Mayet, über die Prüfung der Stärkearten.
Bekanntlich wird das Stärkmehl von den ätzenden Alkalien leicht angegriffen und
aufgelöst; die Einwirkung aber einer Alkalilösung von einem gewissen Grade der
Concentration auf jede einzelne Stärkmehlart wurde bisher meines Wissens noch nicht
vergleichend untersucht.
Da sich hiezu aber nicht alle Alkalien gleich gut zu eignen schienen, bediente ich
mich zu meinen Versuchen des mit Aetzkalk dargestellten Aetzkalis. Das durch Alkohol
gereinigte Aetzkali und -Natron lieferte mir keine so guten Resultate.
Ich werde mich hier auf das Verhalten der im Handel in Mehlform vorkommenden
Stärkearten beschränken, und die übrigen fremdländischen, gekörnten Arten, wie den
Sago, die Tapioka etc. mir für eine spätere Reihe von Versuchen vorbehalten; so viel
aber glaube ich jetzt schon behaupten zu können, daß sie sich zu der genannten
alkalischen Flüssigkeit sehr verschieden verhalten, je nachdem sie Ächten
Ursprungs oder aus Kartoffelstärke künstlich bereitet sind. Im ersten Fall werden
sie nur schwierig angegriffen, im letztern hingegen zeigen sie beinahe sogleich die
unten angegebenen, der Kartoffelstärke eigenen Merkmale.
Meine Auflösung enthielt ein Viertheil ihres Gewichts Aetzkali; ich bediente mich
ihrer in folgenden Mengenverhältnissen:
gemeines Wasser
60
Aetzkalilösung
5
zu prüfende Substanz
5
Kartoffelstärke gab auf diese Weise eine sehr dicke
Gallerte von opalartiger Durchsichtigkeit, die in einer halben Minute erstarrte.
Getreidestärke gibt eine Mischung die in einer halben
Stunde noch nicht fest wird; sie ist milchig, vollkommen undurchsichtig, setzt aber
kein Stärkmehl ab.
Arrow-root gibt eine vollkommen flüssige Mischung,
welche trotz wiederholten Umschüttelns das Arrow-root absetzt. Die
überstehende Flüssigkeit ist vollkommen durchsichtig.
Das Stärkmehl der Zaunrübe gibt sogleich eine
durchsichtige Gallerte, die aber sehr flüssig und etwas citronengelb gefärbt
ist.
Bohnenmehl (als Typus des Mehls der Hülsenfrüchte) gibt
einen nicht sehr dicken, grünlich gelben, undurchsichtigen Schleim.
Maniokmehl gibt einen etwas weniger dicken Schleim als
das vorige, der nicht ganz undurchsichtig ist und viele angeschwollene aber nicht
aufgelöste Klümpchen wahrnehmen läßt.
Diesen Merkmalen nach lassen sich die verschiedenen Stärken nicht mit einander
verwechseln.
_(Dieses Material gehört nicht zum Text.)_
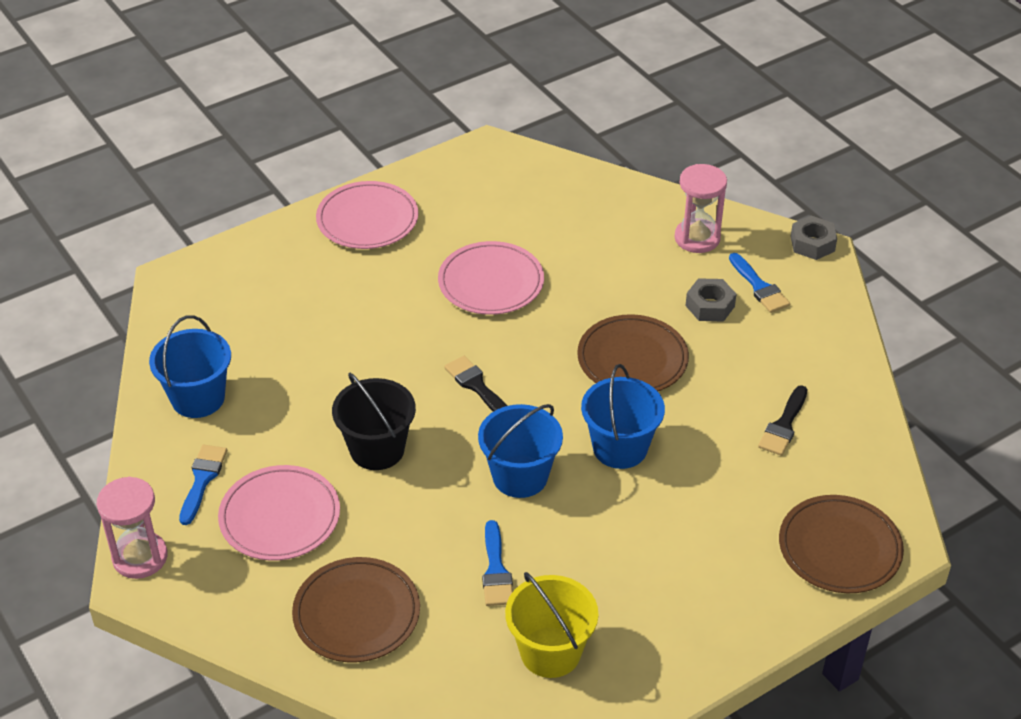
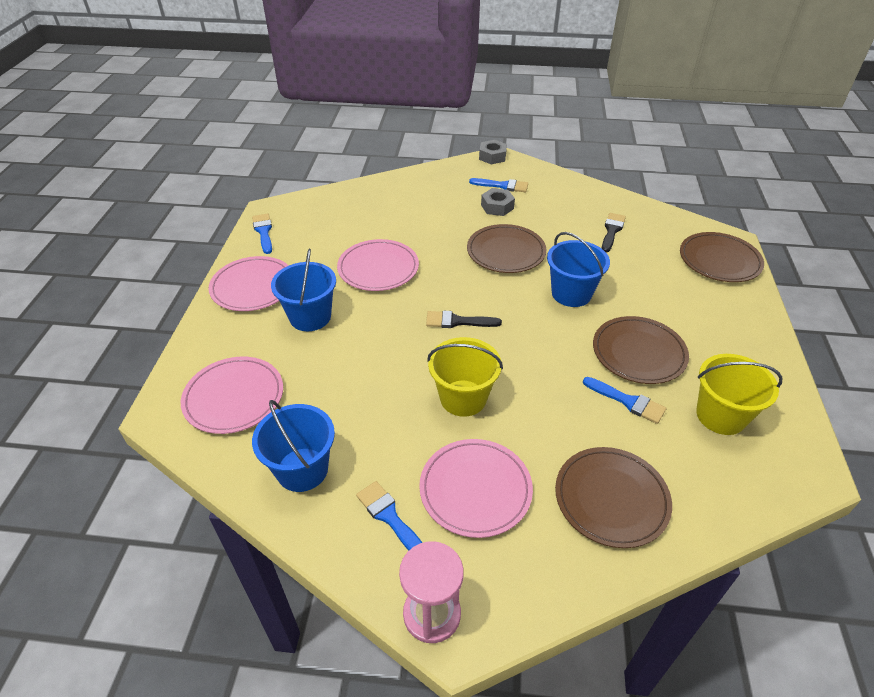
camera: 50 degrees left, 0 degrees up
black bucket [332,373,416,470] -> yellow bucket [427,337,503,417]
blue bucket [478,404,563,498] -> blue bucket moved to [271,249,336,331]
pink hourglass [675,164,727,253] -> none
black brush [758,385,808,456] -> black brush turned 135 degrees counterclockwise [602,213,626,252]
none -> pink plate [181,357,283,434]
none -> blue brush [252,214,272,254]
none -> brown plate [593,316,689,384]

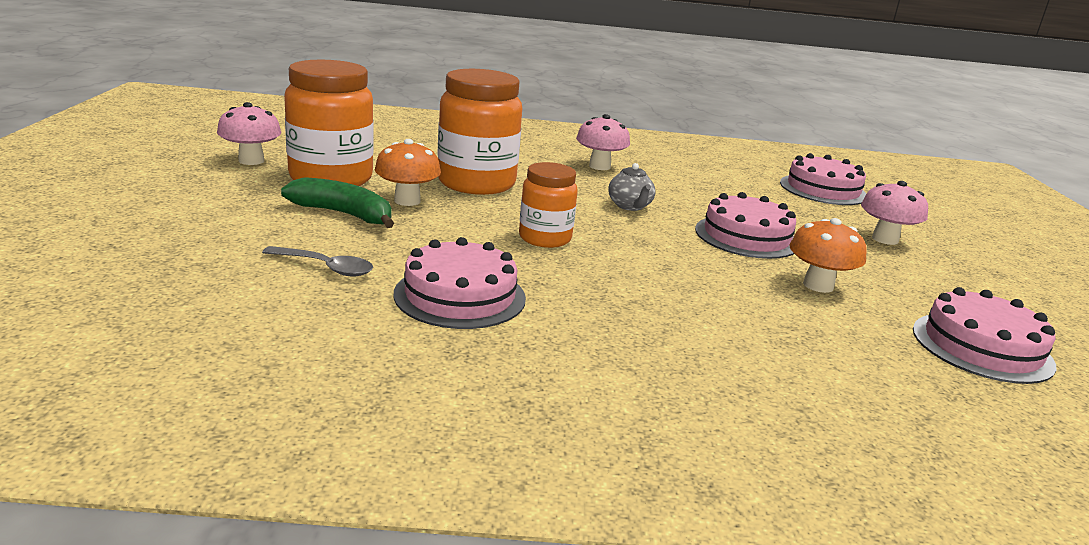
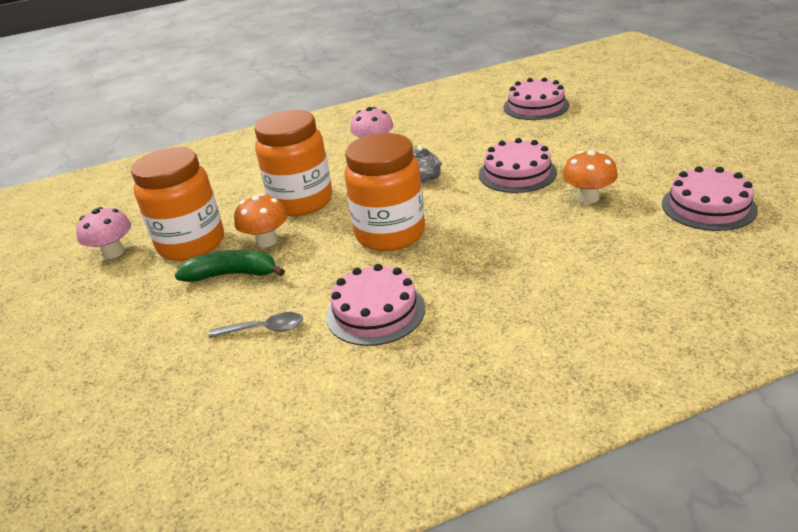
camera: 15 degrees left, 10 degrees up
orange jar [519,162,578,248] -> orange jar [344,133,425,251], size x1.71
pink mushroom [861,181,928,245] -> none

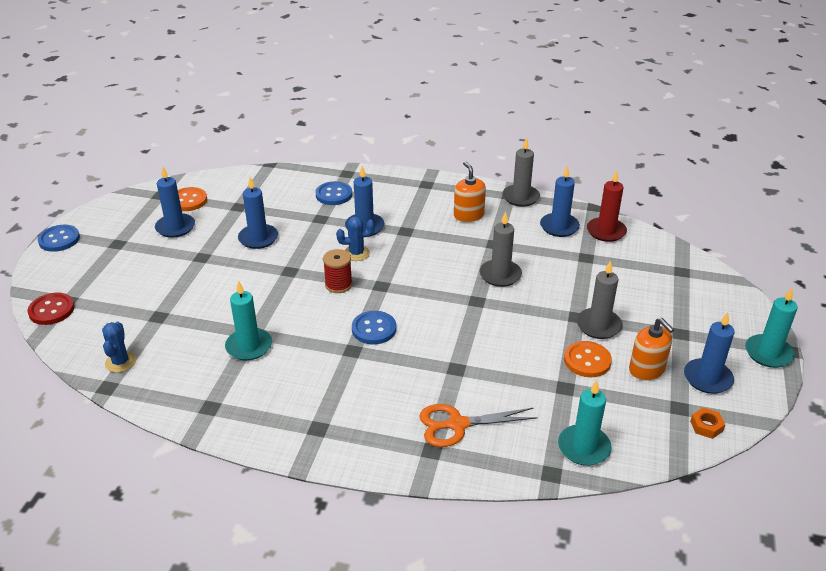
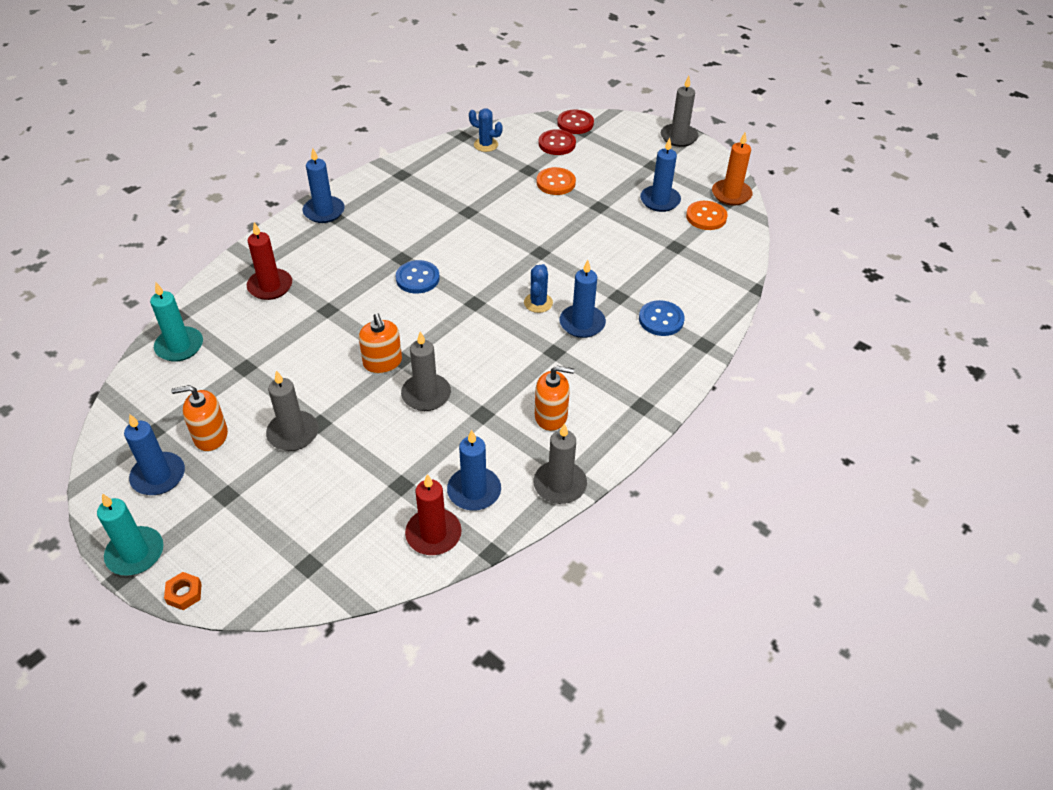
camera: 115 degrees right, 10 degrees up
blue button [38,225,80,252] -> grey candle [661,76,698,147]
turquoise candle [225,280,272,361] -> none
blue candle [238,177,278,249] -> blue candle moved to [303,148,345,223]
red spool [323,249,353,293] -> none
orange scissors [419,404,538,447] -> red candle [247,222,292,300]
orange button [564,341,612,377] -> orange button moved to [537,167,576,195]
orange nut [690,408,726,439] -> orange nut moved to [164,572,202,610]
none -> orange soap dispenser [359,313,402,373]
none -> red button [539,129,576,155]
none -> orange candle [712,132,753,205]

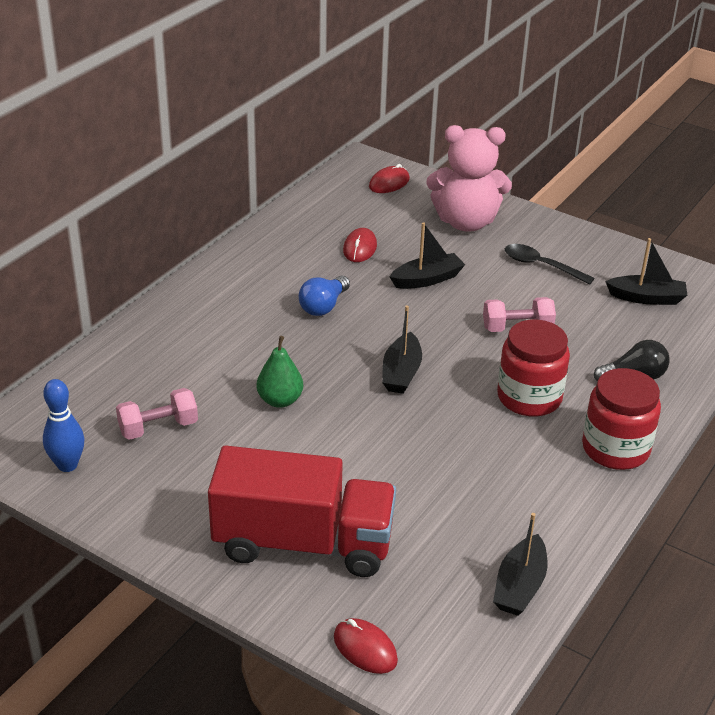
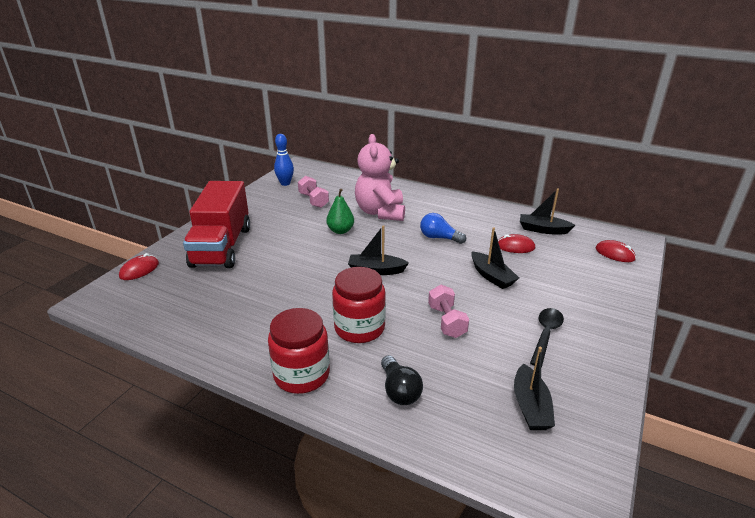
camera: 85 degrees right, 5 degrees down
pink teddy bear [426,125,512,231] -> pink teddy bear moved to [355,134,405,221]
black boat [493,513,547,616] -> black boat moved to [520,188,575,234]

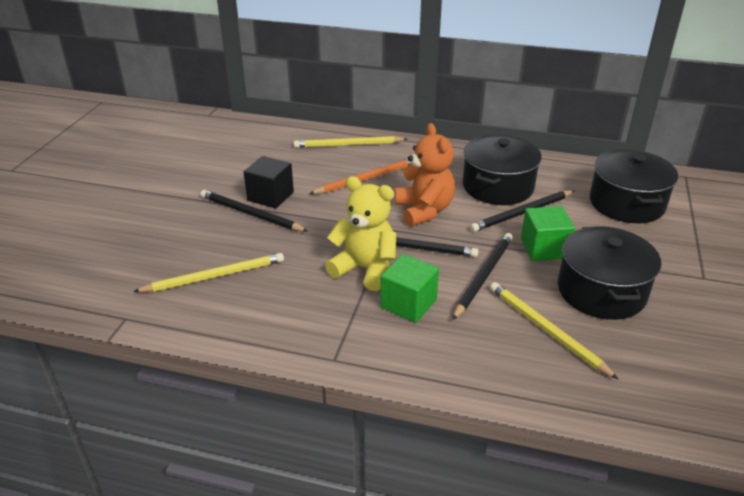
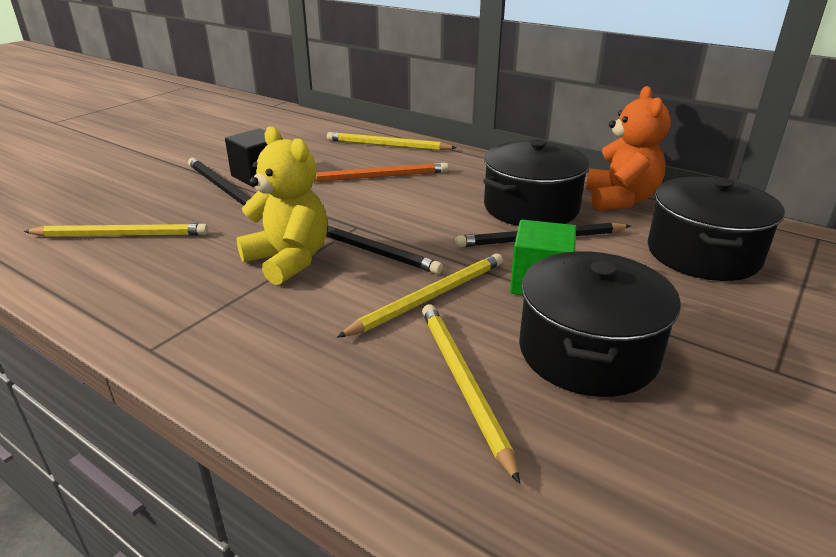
camera: 20 degrees right, 5 degrees down
green cube [380,254,439,323] -> none
orange teddy bear [395,123,455,226] -> orange teddy bear moved to [586,86,671,211]
black pencil [453,233,513,320] -> yellow pencil [336,253,503,338]

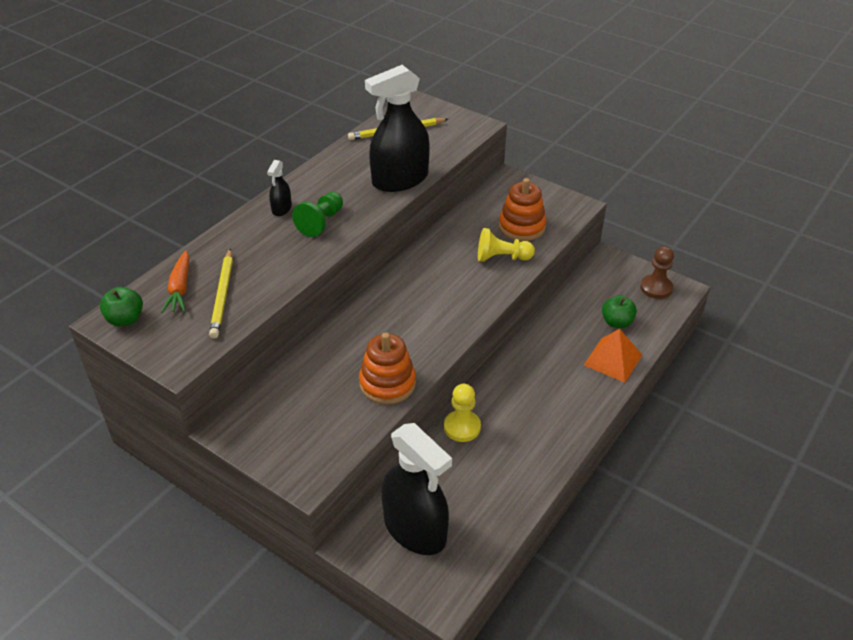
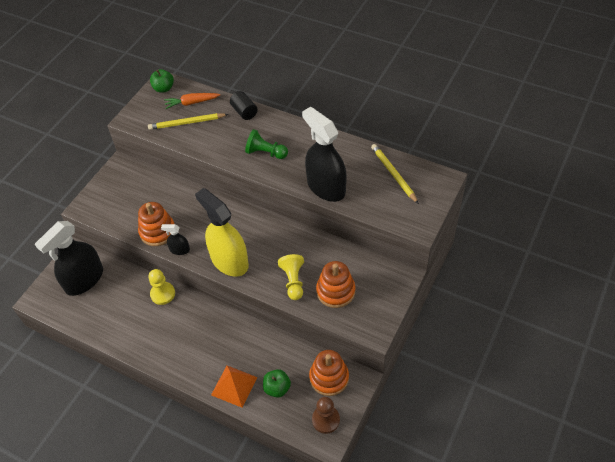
camera: 85 degrees right, 10 degrees up
black spray bottle [267,160,292,216] -> black spray bottle moved to [161,224,190,255]
none -> yellow spray bottle [195,188,249,277]
none -> black cylinder [230,91,258,120]
none -> orange stacking toy [309,350,349,396]

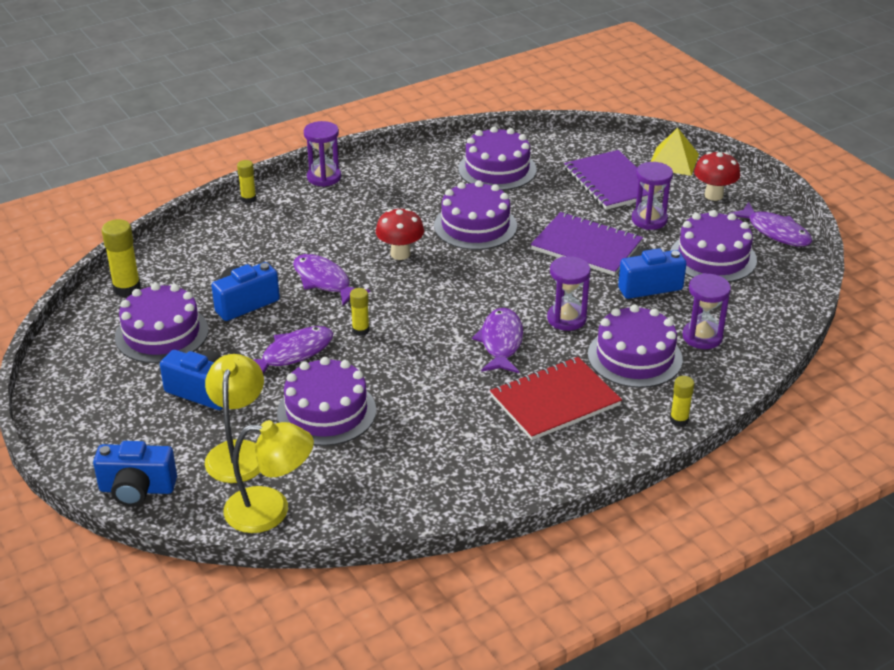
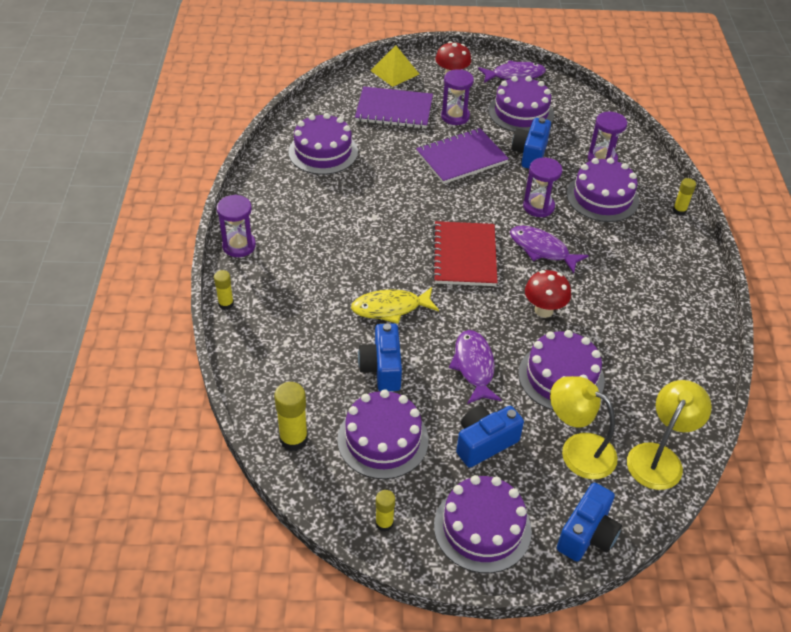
camera: 60 degrees left, 10 degrees up
purple fish [293,254,370,306] -> yellow fish [351,287,439,324]
yellow glue stick [350,288,369,336] -> yellow glue stick moved to [375,490,395,532]
red mushroom [376,208,424,260] -> red mushroom moved to [525,270,571,318]
purple cake [434,180,517,250] -> purple cake moved to [434,475,532,573]
red notebook [490,357,622,440] -> red notebook moved to [432,221,498,286]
Ich wollte nun auch versuchen, ob Gemenge derselben ebenfalls erkannt
werben können und erhielt dabei folgende bemerkenswerthe Resultate.
Versuch 1.
GetreidestärkeKartoffelstärke
zu gleichen Gewichtsmengen
5
Wasser
60
Aetzkalilösung (von erwähntem Gehalt)
5
In zwei Minuten fest werdende, halbdurchsichtige Gallerte.
Versuch 2.
Getreidestärke
4
Kartoffelstärke
1
auf ebenso viel Wasser und Kalilösung. – Sehr dicker,
undurchsichtiger und milchiger Schleim.
Versuch 3.
Getreidestärke
4 1/2
Kartoffelstärke
1/2
Undurchsichtiger und milchiger Schleim, nicht so dick wie der vorige, aber von der
reinen Getreidestärke dadurch noch leicht zu unterscheiden, daß er aus einer hohlen,
Glasröhre nicht wie dieser in Tropfen abfließt.
Versuch 4. Arrow-root mit 1/5 Kartoffelstärke.
Undurchsichtige und nach 1/2 Minute consistente Gallerte.
Versuch 5. Arrow-root mit 1/5 Getreidestärke.
Nicht gallertartige Mischung, die aber nach 5 Minuten und zwei- bis
dreimaligem Umschütteln keine helle Flüssigkeit obenauf stehen läßt wie reines
Arrow-root.
Versuch 6. Arow-root mit 1/10 Kartoffelstärke.
Dicke Mischung.
Versuch 7. Arrow-root mit 1/10 Getreidestärke.
Das Resultat schien mir dasselbe zu seyn wie bei Versuch 5.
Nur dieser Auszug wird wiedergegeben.